PME : Arnaud Montebourg va dans la mauvaise direction

En juillet 2012, le ministre du redressement productif, Arnaud Montebourg a confié à Louis Gallois la mission de réfléchir sur la compétitivité : « Le premier est relatif à la compétitivité, aux conditions dans lesquelles nous nous battons pour défendre notre industrie. On nous parle beaucoup du coût du travail : c’est un facteur important, mais ce n’est pas le seul ! La compétitivité, c’est le prix des facteurs de production : le travail et la protection sociale ; le capital et sa rémunération ; l’énergie et son prix. J’ai eu l’honneur d’animer, avec M. Louis Gallois, ancien président d’EADS, ancien directeur général de l’industrie, ancien directeur de cabinet de Jean-Pierre Chevènement – qui fut lui-même un grand ministre de l’industrie au début des années 1980 –, l’un des ateliers de la grande conférence sociale imaginée par le Gouvernement. Nous nous sommes penchés sur la question de la compétitivité, en envisageant les trois facteurs de production. Pour le Gouvernement, il n’y a pas de sujet interdit ; tous doivent être examinés, quand nous les rencontrons. Le Premier ministre a confié une mission sur ce sujet à M. Louis Gallois, lequel rendra son rapport au mois d’octobre… »

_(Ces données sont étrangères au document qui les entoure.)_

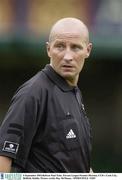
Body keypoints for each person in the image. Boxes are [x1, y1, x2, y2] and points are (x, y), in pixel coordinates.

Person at [0, 17, 92, 173]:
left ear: (88, 50)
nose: (67, 56)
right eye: (60, 46)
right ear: (48, 49)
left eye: (75, 47)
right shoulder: (33, 93)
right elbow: (4, 157)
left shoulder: (74, 92)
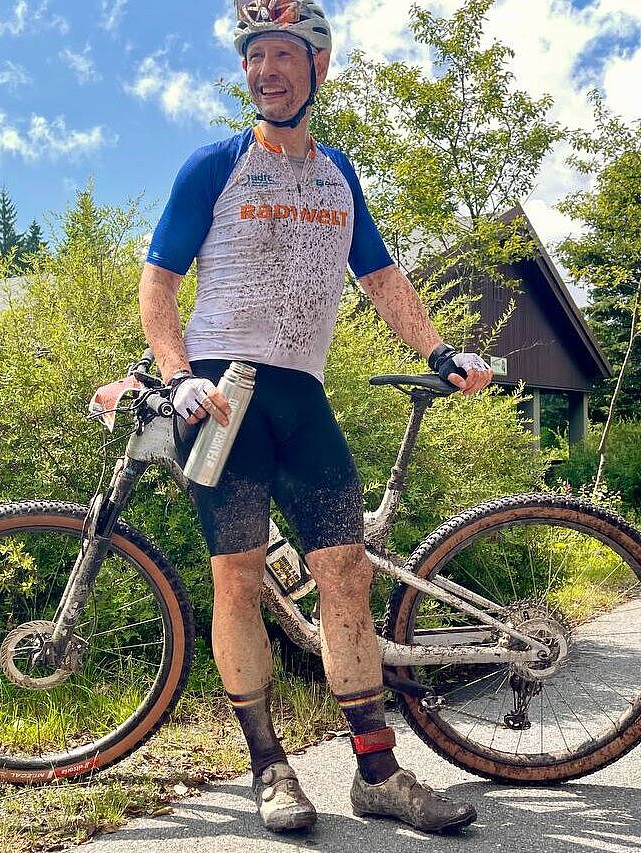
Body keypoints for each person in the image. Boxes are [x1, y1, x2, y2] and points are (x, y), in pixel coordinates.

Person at [137, 0, 491, 835]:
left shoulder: (338, 175)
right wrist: (178, 375)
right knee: (238, 578)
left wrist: (441, 351)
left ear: (318, 66)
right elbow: (158, 283)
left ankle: (376, 772)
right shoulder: (211, 166)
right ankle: (271, 769)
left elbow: (380, 275)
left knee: (348, 570)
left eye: (282, 55)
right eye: (254, 57)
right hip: (221, 395)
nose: (266, 71)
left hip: (301, 396)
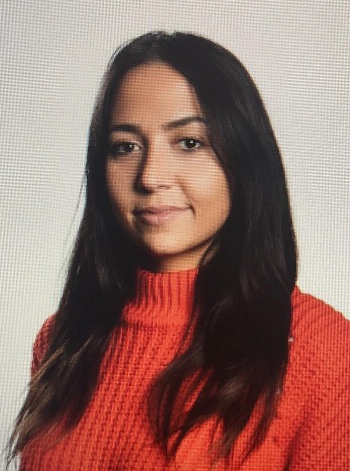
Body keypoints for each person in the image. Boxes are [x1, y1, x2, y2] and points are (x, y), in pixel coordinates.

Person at [8, 32, 350, 470]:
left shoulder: (319, 351)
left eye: (189, 143)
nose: (150, 176)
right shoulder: (62, 340)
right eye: (125, 147)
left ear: (244, 159)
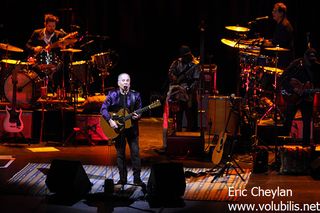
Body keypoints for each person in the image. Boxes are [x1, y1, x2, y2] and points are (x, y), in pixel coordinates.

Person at [100, 73, 143, 185]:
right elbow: (103, 109)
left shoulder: (136, 95)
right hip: (117, 129)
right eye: (123, 80)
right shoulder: (112, 94)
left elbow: (139, 110)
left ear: (130, 83)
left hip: (132, 128)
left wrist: (138, 116)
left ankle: (137, 179)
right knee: (120, 154)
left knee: (135, 153)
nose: (125, 82)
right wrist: (110, 120)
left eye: (127, 80)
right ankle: (122, 178)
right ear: (119, 83)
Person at [280, 48, 320, 146]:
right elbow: (283, 78)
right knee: (288, 121)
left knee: (307, 123)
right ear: (305, 57)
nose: (311, 62)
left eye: (313, 59)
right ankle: (282, 146)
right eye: (310, 59)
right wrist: (293, 89)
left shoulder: (317, 67)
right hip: (293, 97)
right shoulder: (296, 64)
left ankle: (305, 148)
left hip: (307, 97)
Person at [25, 14, 68, 93]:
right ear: (45, 24)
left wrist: (63, 48)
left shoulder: (59, 35)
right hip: (39, 62)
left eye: (53, 26)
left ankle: (55, 93)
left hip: (54, 62)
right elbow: (27, 45)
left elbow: (63, 50)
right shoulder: (37, 33)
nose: (52, 28)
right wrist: (34, 49)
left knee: (61, 68)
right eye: (49, 26)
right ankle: (36, 92)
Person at [166, 45, 201, 133]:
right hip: (178, 93)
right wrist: (174, 78)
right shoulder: (177, 62)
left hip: (190, 94)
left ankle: (190, 136)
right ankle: (178, 134)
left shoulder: (195, 65)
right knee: (178, 116)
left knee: (191, 117)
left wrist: (189, 89)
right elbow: (170, 72)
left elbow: (197, 80)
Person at [263, 2, 294, 69]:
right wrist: (267, 41)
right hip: (281, 58)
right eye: (273, 11)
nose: (272, 13)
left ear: (281, 13)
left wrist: (266, 43)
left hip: (283, 60)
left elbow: (279, 43)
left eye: (275, 11)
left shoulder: (284, 26)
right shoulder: (281, 24)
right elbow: (277, 39)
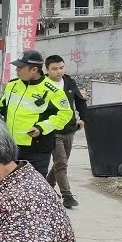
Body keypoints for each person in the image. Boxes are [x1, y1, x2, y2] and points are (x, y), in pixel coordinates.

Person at [0, 50, 73, 177]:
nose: (17, 70)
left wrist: (41, 127)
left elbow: (66, 114)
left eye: (20, 68)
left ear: (34, 70)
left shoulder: (52, 90)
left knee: (34, 185)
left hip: (36, 149)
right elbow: (1, 107)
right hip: (10, 147)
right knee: (10, 184)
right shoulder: (12, 85)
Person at [44, 55, 87, 208]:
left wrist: (83, 119)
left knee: (60, 163)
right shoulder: (43, 85)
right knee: (61, 163)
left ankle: (47, 187)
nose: (59, 71)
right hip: (52, 130)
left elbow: (80, 100)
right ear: (47, 70)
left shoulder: (69, 82)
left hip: (70, 129)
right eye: (54, 69)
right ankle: (67, 196)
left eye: (61, 68)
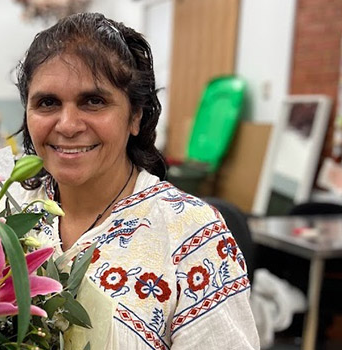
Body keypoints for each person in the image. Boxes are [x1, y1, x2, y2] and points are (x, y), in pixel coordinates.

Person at [14, 12, 259, 349]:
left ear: (135, 116)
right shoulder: (3, 213)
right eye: (48, 102)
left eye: (94, 101)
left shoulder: (190, 234)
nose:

C’est le réseau des ingénieurs des Mines et des Polytechniciens qui a pris en main la réalisation de ce rapport. Le problème est encore une fois le même : la compétitivité ne va être étudiée que sous l’angle des grands groupes industriels en non à partir de la réalité des PME et de leur ancrage territorial. Ce n’est pas la compétence des réseaux X Mines qui est cause mais leur manière d’analyser le potentiel économique du pays et de ne pas s’ouvrir à de nouvelles grilles de lecture. Le rapport Gallois sur la compétitivité risque donc d’être un discours ressassé des recettes macroéconomiques de la politique industrielle sans apporter aucune innovation sur les nouvelles stratégies de développement assimilables par les PME.
Les PME françaises dirigées très majoritairement par des entrepreneurs qui n’ont pas fait les grandes écoles souffrent depuis des décennies de ce rapport défavorable qui s’est installé entre des grands comptes qui captent une très grande partie des financements publics et privés et des PME confinés au rôle de sous-traitants. Les chefs d’entreprise qui tentent de développer des activités à fort potentiel sont systématiquement bloqués dans leur accès au financement par ces nouveaux détenteurs de privilèges. Le blocage qui a miné les fondements de la société monarchique à la fin du XVIIIè siècle s’est reconstitué sous une autre forme. Les élites françaises très interdépendantes entre la haute administration et les leaders du CAC 40 se montrent incapables de laisser une marge de manœuvre stratégique au tissu économique des PME.
La relance de la compétitivité passe par une étude approfondie de cette autre réalité économique qui échappe aux réseaux des grandes écoles. Le pouvoir politique est incapable de sortir de ce piège. La culture des réseaux des X Mines qui très naturellement cherchent à protéger leurs privilèges professionnels est un des verrous à l’origine des succès mais aussi de la paralysie de notre système industriel.
Arnaud Montebourg qui prône l’émergence d’une sixième République, se montre actuellement incapable d’initier la moindre pensée économique novatrice sur cette question essentielle. Pour aller plus loin sur un dossier aussi bloqué, il fallait le confier à des chefs d’entreprise de PME qui ont fait la démonstration de leur talent en termes de compétitivité. Ce ne fut pas le cas. Le lobbying très actif d’un Jean-Louis Beffa qui est le garant symbolique de ce réseau des X Mines auprès de Élysée et du gouvernement apparaît de plus en plus comme un obstacle majeur à cette prise en compte du potentiel des PME dans la relance de l’économie française.